STATED TASK A | Output the whole passage on reinforcement learning for the three sphere swimmer, word for word.

::: PAGE EXTRACT :::

Reinforcement learning for the three sphere swimmer with different possible velocities

In this example, we apply reinforcement learning on the three sphere swimmer with more possible actions. Unlike the first study Q-learning_3SS in which the relative velocity was fixed to be 4, here the swimmer can retract or extend each arm with different possible velocities. We aime to check the optimal swimming strategy found by the swimmer using reinforcement learning.

1. Model and Notations

The three sphere swimmer we study here consists of three sphere of raduis \(R=1\) liked by two arms of length \(L=10\). The swimmer can take an action (retracting or extending) with different possible velocities.

Let \(\mathcal{V}\) be the set of the possible velocities given by : \[\mathcal{V}=\bigg\{ v_1, v_2, \dots , v_k\big/ k\geq 2\; and\; 0 <v_i \leq 4\; \forall i\leq k \bigg\}.\]

Retracting or extending an arm with a velocity \(v_i\in\mathcal{V}\) mmeans that the arm is retracted or extended with a length \(\mathcal{\varepsilon_i}\). Since the action is taken in \(T=1s\), we have \(v_i = \varepsilon_i\).

::: INFORMATION PROVIDED :::

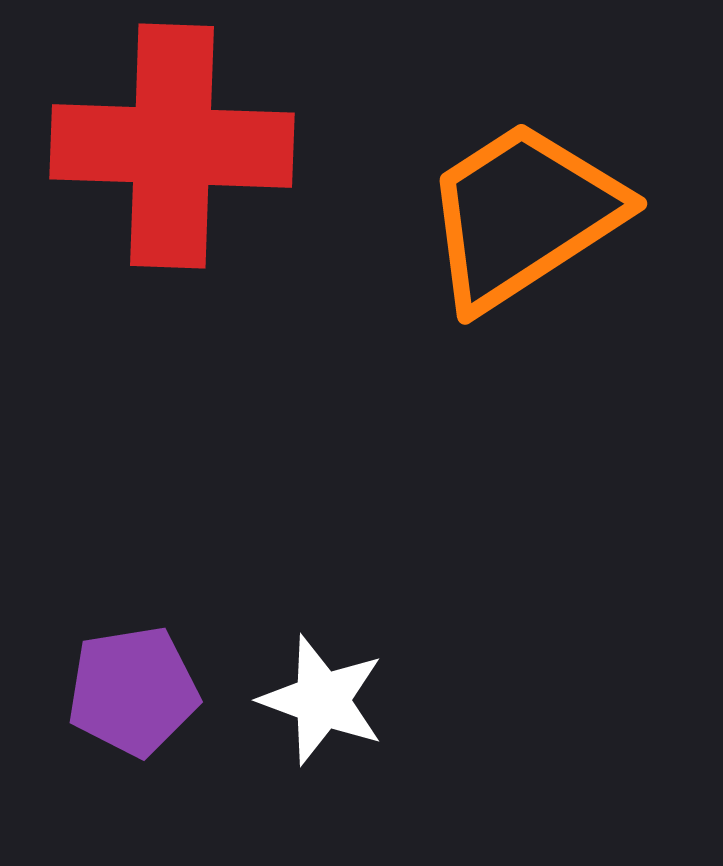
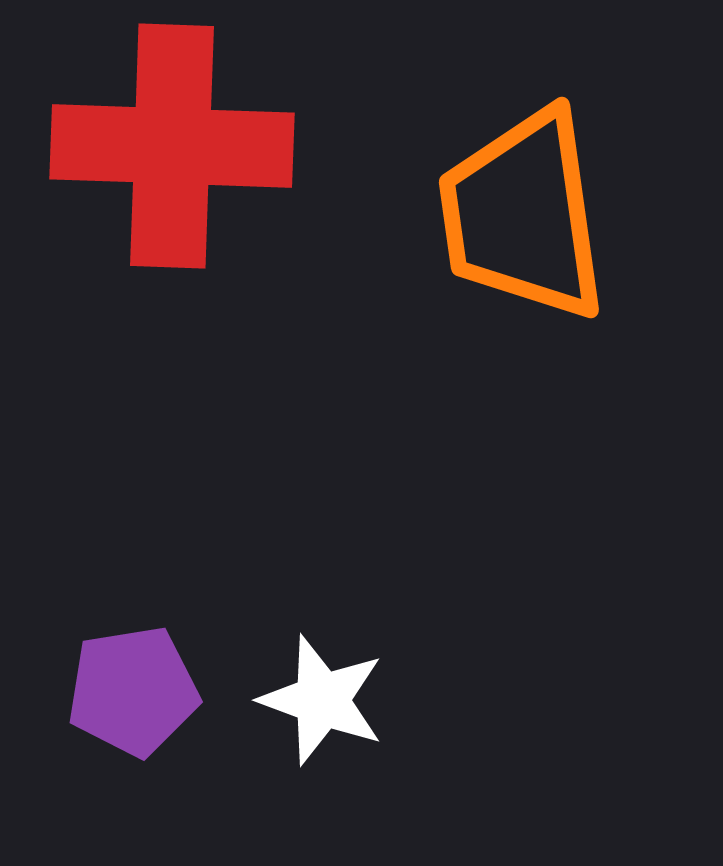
orange trapezoid: rotated 65 degrees counterclockwise
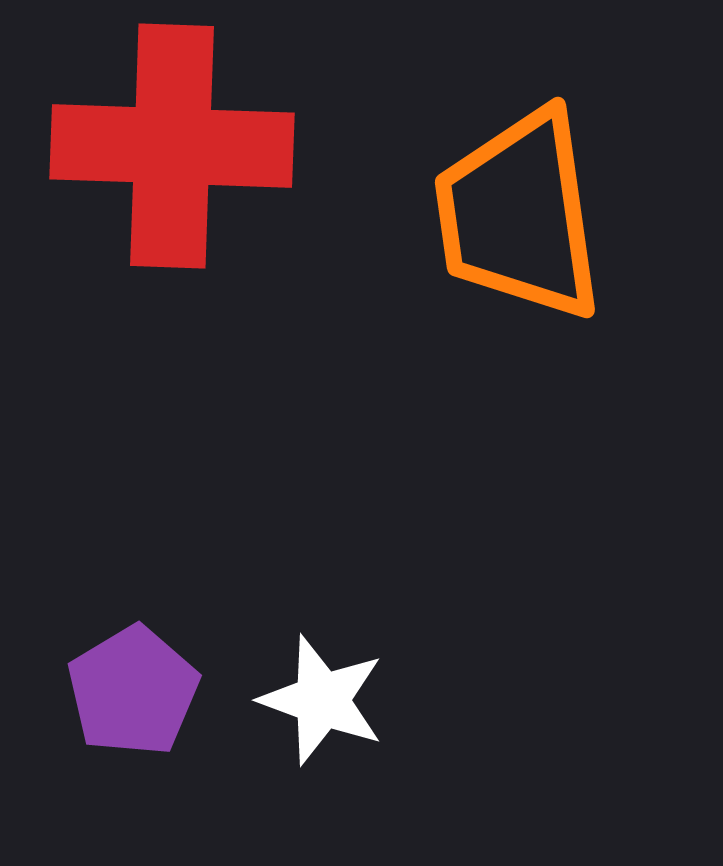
orange trapezoid: moved 4 px left
purple pentagon: rotated 22 degrees counterclockwise
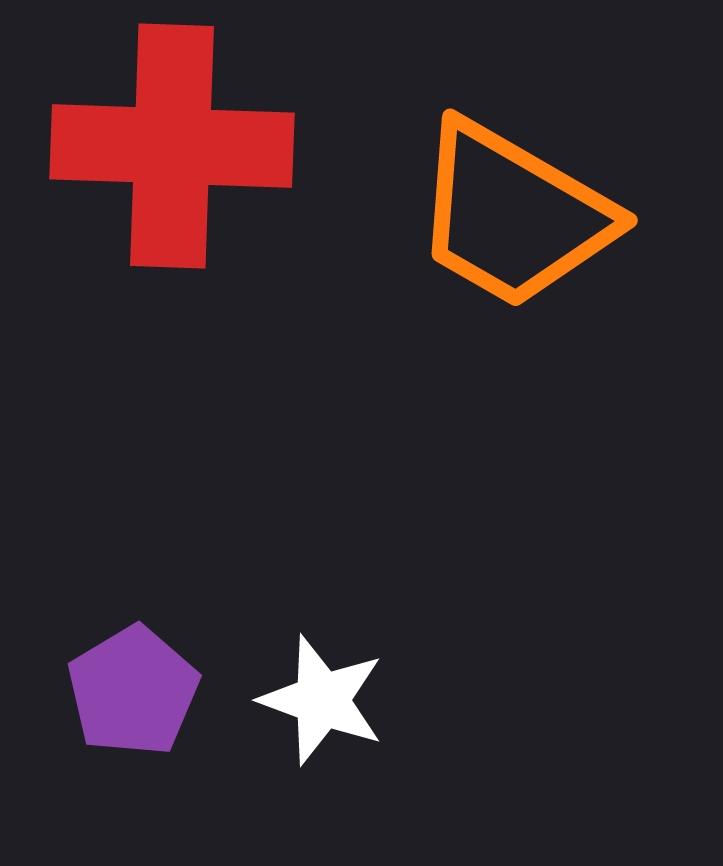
orange trapezoid: moved 6 px left; rotated 52 degrees counterclockwise
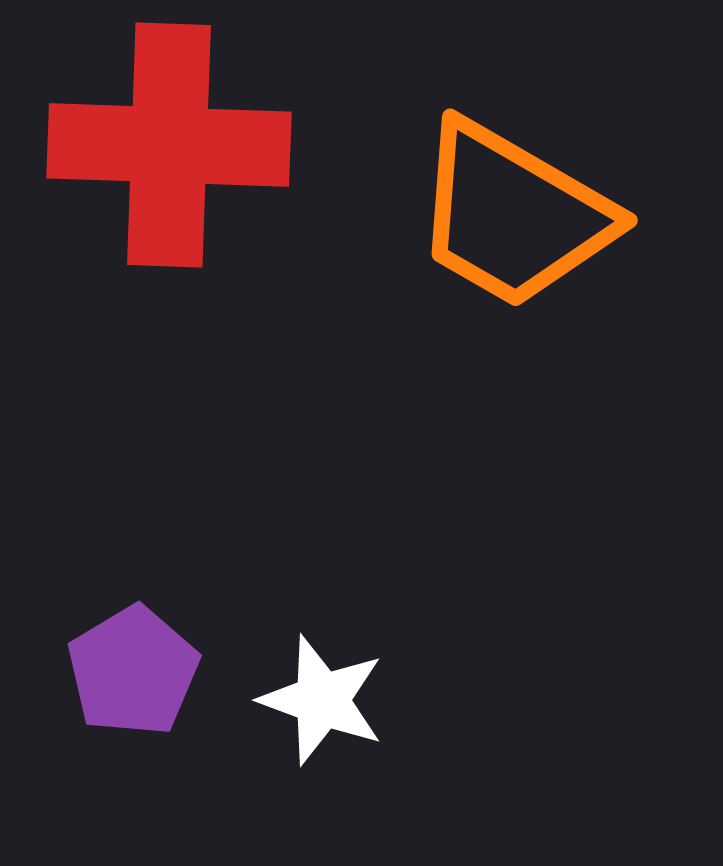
red cross: moved 3 px left, 1 px up
purple pentagon: moved 20 px up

:::

STATED TASK B | Return every line of the records on shape moves and rotations word for word, omitting the pictures.

EXERCISE RESPONSE A |
Reinforcement learning for the three sphere swimmer with different possible velocities

In this example, we apply reinforcement learning on the three sphere swimmer with more possible actions. Unlike the first study Q-learning_3SS in which the relative velocity was fixed to be 4, here the swimmer can retract or extend each arm with different possible velocities. We aime to check the optimal swimming strategy found by the swimmer using reinforcement learning.

1. Model and Notations

The three sphere swimmer we study here consists of three sphere of raduis \(R=1\) liked by two arms of length \(L=10\). The swimmer can take an action (retracting or extending) with different possible velocities.

Let \(\mathcal{V}\) be the set of the possible velocities given by : \[\mathcal{V}=\bigg\{ v_1, v_2, \dots , v_k\big/ k\geq 2\; and\; 0 <v_i \leq 4\; \forall i\leq k \bigg\}.\]

Retracting or extending an arm with a velocity \(v_i\in\mathcal{V}\) mmeans that the arm is retracted or extended with a length \(\mathcal{\varepsilon_i}\). Since the action is taken in \(T=1s\), we have \(v_i = \varepsilon_i\).

EXERCISE RESPONSE B |
orange trapezoid: rotated 65 degrees counterclockwise
orange trapezoid: moved 4 px left
purple pentagon: rotated 22 degrees counterclockwise
orange trapezoid: moved 6 px left; rotated 52 degrees counterclockwise
red cross: moved 3 px left, 1 px up
purple pentagon: moved 20 px up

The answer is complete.